When Evan Batten became aware of sex trafficking in Denver, he joined Shared Hope International to fight to end sex trafficking after learning about the issue from the Super Bowl. After doing research, he saw that Colorado is one of the worst areas of sex trafficking.

“I go to school in Denver and I live in Denver. The fact that this is going on in Denver kind of broke my heart and really just ignited this passion to fight this,” Batten said.

Sex trafficking has been steadily getting attention by the media, but one question is left unanswered: what makes people buy sex from children old enough to be their child?

Patrick Stoll, a local business owner and a chapter leader of the Defenders, says it is linked to pornography.

“[Pornography] is an addiction. What happens is again it comes out as okay especially as men our sex drive is turned on and we want more of it but you can’t touch it,” Stoll said.

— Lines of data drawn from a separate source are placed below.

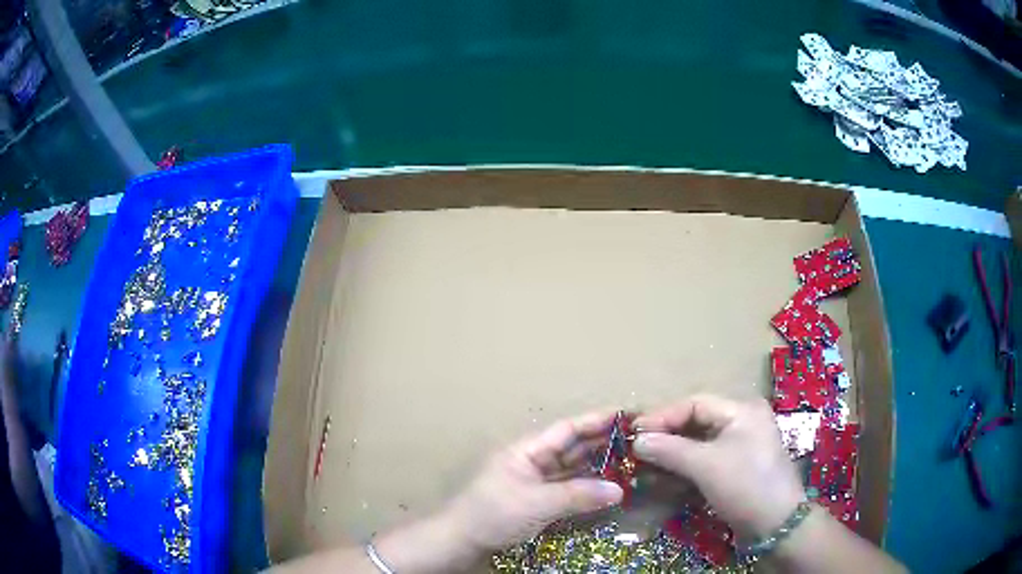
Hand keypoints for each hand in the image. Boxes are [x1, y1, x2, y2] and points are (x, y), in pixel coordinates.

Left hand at [443, 411, 624, 553]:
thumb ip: (577, 495)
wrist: (465, 540)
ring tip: (632, 458)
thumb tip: (619, 489)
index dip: (596, 421)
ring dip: (599, 464)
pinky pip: (571, 487)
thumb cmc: (493, 514)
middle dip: (603, 441)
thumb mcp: (536, 503)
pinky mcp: (541, 499)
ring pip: (574, 467)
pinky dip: (590, 486)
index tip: (627, 416)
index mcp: (528, 450)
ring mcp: (538, 481)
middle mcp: (535, 460)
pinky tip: (610, 485)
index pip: (567, 430)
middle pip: (573, 446)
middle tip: (639, 438)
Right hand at [632, 395, 803, 540]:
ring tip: (647, 457)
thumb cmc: (744, 485)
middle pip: (698, 419)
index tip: (634, 430)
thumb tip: (637, 440)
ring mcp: (742, 442)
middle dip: (667, 431)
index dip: (663, 415)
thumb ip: (670, 449)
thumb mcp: (706, 465)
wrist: (776, 523)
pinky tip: (668, 470)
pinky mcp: (738, 464)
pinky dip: (686, 462)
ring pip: (700, 438)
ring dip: (674, 448)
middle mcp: (743, 419)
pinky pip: (707, 455)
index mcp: (742, 409)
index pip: (695, 403)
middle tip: (638, 443)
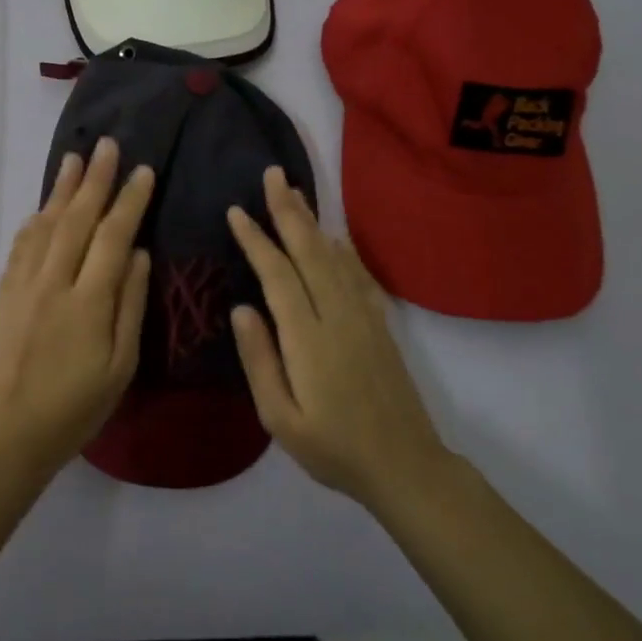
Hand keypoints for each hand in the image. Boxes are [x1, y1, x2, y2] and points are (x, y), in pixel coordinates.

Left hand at [0, 137, 153, 474]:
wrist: (11, 433)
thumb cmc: (77, 405)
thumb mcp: (121, 364)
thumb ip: (130, 304)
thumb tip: (140, 253)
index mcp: (89, 300)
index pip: (114, 236)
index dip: (130, 201)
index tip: (142, 171)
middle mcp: (54, 282)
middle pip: (78, 219)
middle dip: (95, 180)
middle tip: (107, 145)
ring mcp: (24, 285)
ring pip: (46, 225)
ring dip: (62, 190)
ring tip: (75, 159)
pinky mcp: (5, 294)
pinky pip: (21, 246)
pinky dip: (35, 221)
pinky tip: (43, 207)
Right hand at [226, 166, 451, 509]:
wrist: (405, 466)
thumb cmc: (333, 449)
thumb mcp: (281, 418)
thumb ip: (259, 361)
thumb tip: (242, 308)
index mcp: (307, 338)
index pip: (277, 275)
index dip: (256, 240)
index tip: (236, 211)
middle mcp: (337, 315)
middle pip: (309, 251)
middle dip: (288, 210)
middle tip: (272, 174)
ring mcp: (363, 317)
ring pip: (333, 256)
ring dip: (312, 222)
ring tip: (294, 192)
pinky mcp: (380, 325)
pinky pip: (358, 275)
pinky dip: (343, 249)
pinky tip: (334, 237)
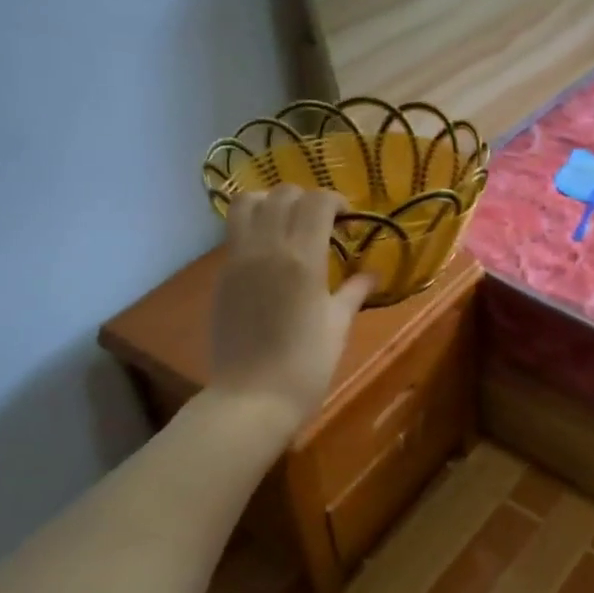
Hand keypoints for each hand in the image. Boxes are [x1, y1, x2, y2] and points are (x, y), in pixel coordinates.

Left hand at [208, 188, 375, 435]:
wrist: (252, 398)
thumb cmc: (306, 366)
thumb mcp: (338, 326)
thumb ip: (354, 292)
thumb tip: (372, 273)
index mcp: (302, 259)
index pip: (317, 202)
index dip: (336, 201)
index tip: (348, 219)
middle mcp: (266, 248)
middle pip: (283, 194)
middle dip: (307, 199)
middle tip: (323, 222)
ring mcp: (238, 260)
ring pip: (247, 203)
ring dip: (271, 202)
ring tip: (288, 224)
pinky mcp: (222, 275)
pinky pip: (235, 232)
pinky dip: (253, 226)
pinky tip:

“When you start looking at pornography things such as child pornography become okay, things like the really dirty stuff starts to be okay and your tolerance levels goes up and up. All of a sudden, you’re purchasing sex over a phone which is generally the next step and all of a sudden a woman shows up at your house,” Stoll said.

Pornography also offers a mode of advertising for pimps. Pimps normally take photos of their victims and post them on the Internet identifying them as 18 years old.

Shelia Alishouse says another reason could be rooted in the desensitizing of society.

“I think that one reason is that culturally and from a societal standpoint, we have come to this place where we don’t care about our community. We don’t care that we are a piece of the community and we have responsibility in the community,” Alishouse said.

“Some things like pornography become very prevalent and even becomes accepted so I think all these factors work together to create this space where, ‘Oh well. It happens in India but it is not so bad over here.’”

As much work that the police and these organizations commit, the law currently has various loopholes that encourage sex trafficking. A report published by the Polaris Project placed Colorado in tier three (out of four tiers) regarding sex trafficking legislation.

The reason being is that the laws have many loopholes that the pimps and their criminal networks can use.

For example, a trafficker convicted of trafficking would face 24 years in prison and /or $5,000-1 million dollars. Soliciting child prostitution, pandering a child, keeping a child prostitute, inducement of child prostitution or creating/distributing child pornography, that is a felony for up to 4-12 years in prison and fines of $3,000- 750,000.

“There’s millions and millions of dollars invested in this so when someone else gets arrested and pays $3,000, that is not even debt or a scratch for them,” Batten said.

“There’s laws that already exist that help law enforcement, help the courts, catch and convict these people. Every once and awhile you do find in those laws flaws where people get lawyers and figure out that something isn’t done right. Those are when legislation comes in and tightens those statutes. There are plenty of laws in the books that are there to help but by all means, we would never turn away an idea,” Detective Booton said.

But awareness advocates are hopeful that with increased awareness of this issue and better legislation, then this issue can be mitigated.

“This has gone on forever and I think it’s a blessing that society as a whole is starting to become aware of it because we can easily become desensitized. If its not happening in your neighborhood, you are not paying any attention to it. Its in every neighborhood. People need to wake up. Take care of their kids,” Booton said.